6 - Surface polaritons

Summary

In dealing with magnetic surface modes in Chapters 3 and 4 we found it useful to classify modes, to some extent, by the range of the dominant restoring force. Thus Fig. 4.1 shows that for large enough wavevector |q∥| ≳ 10⁸ m^-1, the short-range exchange forces determine the nature of the surface modes. Over a wide range of intermediate wavevectors, approximately 10⁴ m^-1 < |q∥| < 10⁷ m^-1 the dipole—dipole force is dominant, and the important magnetostatic approximation holds. The properties of the magnetostatic surface modes are found by solving Maxwell's equations without retardation in the presence of the frequency-dependent tensorial magnetic susceptibility χ given by (4.15) to (4.17). Finally, for long-wavelength modes, |q∥| < 10³ m^-1, retardation cannot be neglected, and it is necessary to solve the full form of Maxwell's equations with susceptibility χ. This is the polariton, or electromagnetic, region, discussion of which has been deferred to this chapter.
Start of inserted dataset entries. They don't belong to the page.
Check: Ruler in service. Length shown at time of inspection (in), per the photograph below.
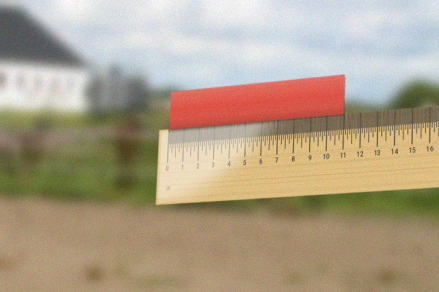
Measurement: 11 in
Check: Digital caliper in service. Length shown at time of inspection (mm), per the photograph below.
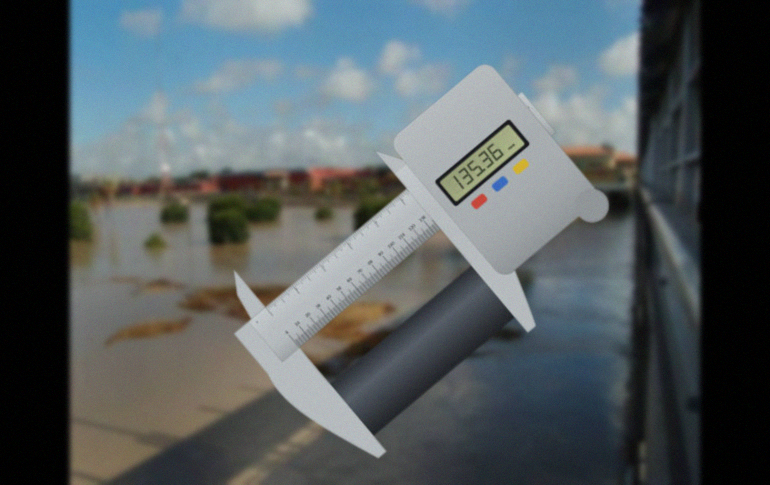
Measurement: 135.36 mm
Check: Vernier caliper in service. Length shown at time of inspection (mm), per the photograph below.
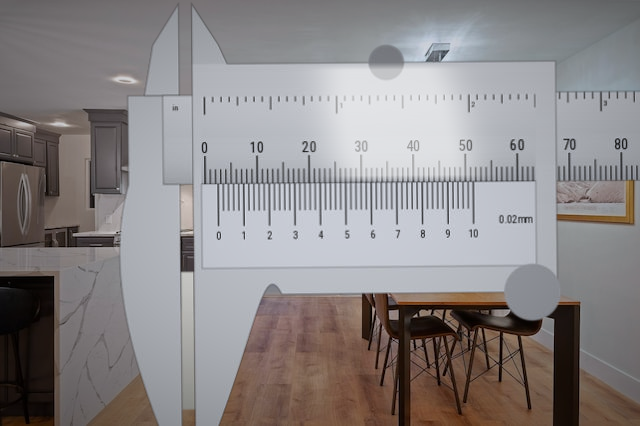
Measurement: 2.5 mm
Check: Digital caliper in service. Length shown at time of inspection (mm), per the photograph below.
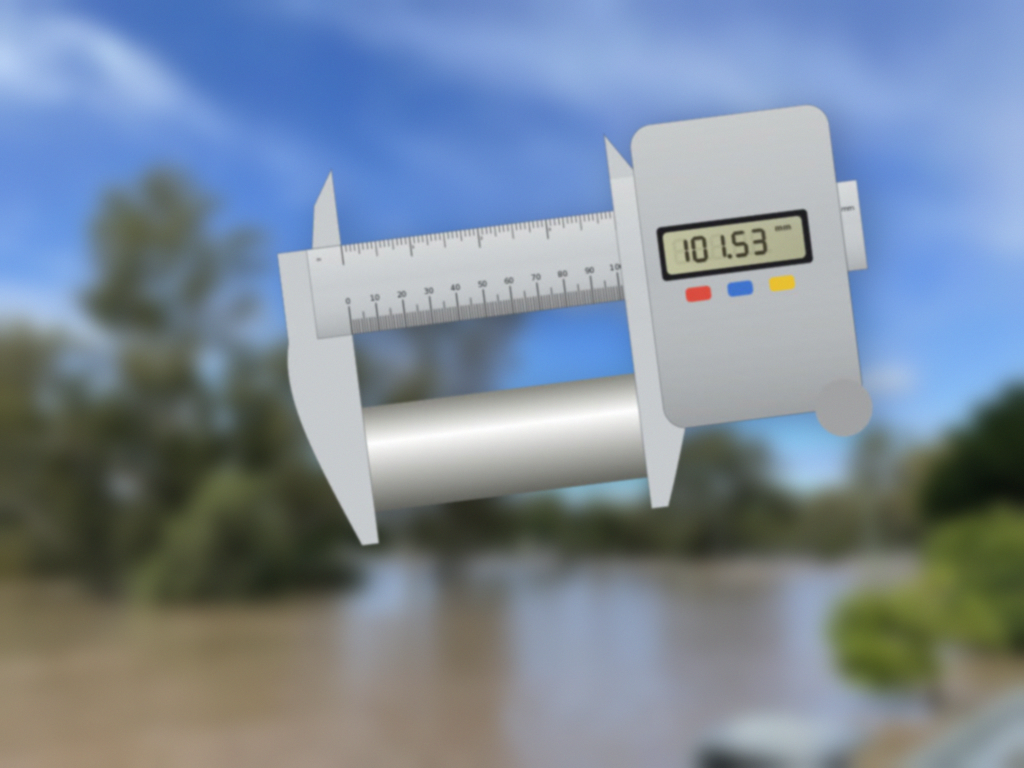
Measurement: 101.53 mm
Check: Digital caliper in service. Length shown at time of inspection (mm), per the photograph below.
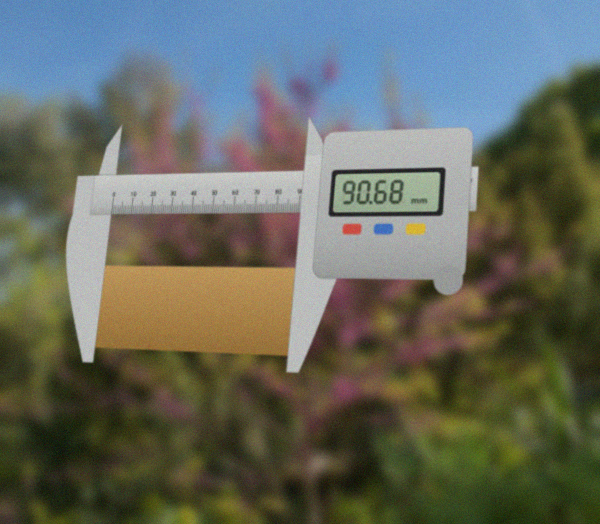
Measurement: 90.68 mm
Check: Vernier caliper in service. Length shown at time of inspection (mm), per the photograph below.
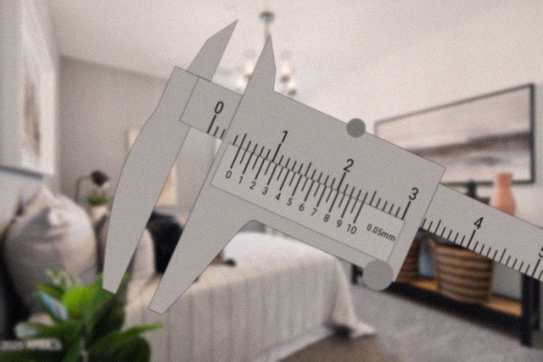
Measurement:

Most of this chapter is concerned with electromagnetic, or polariton, modes arising from frequency-dispersion in the dielectric function rather than the magnetic susceptibility. The origin of dispersion was discussed in Chapter 5. Generally it results from the presence of a resonant mode carrying a dipole moment, like the optical phonon in a polar crystal.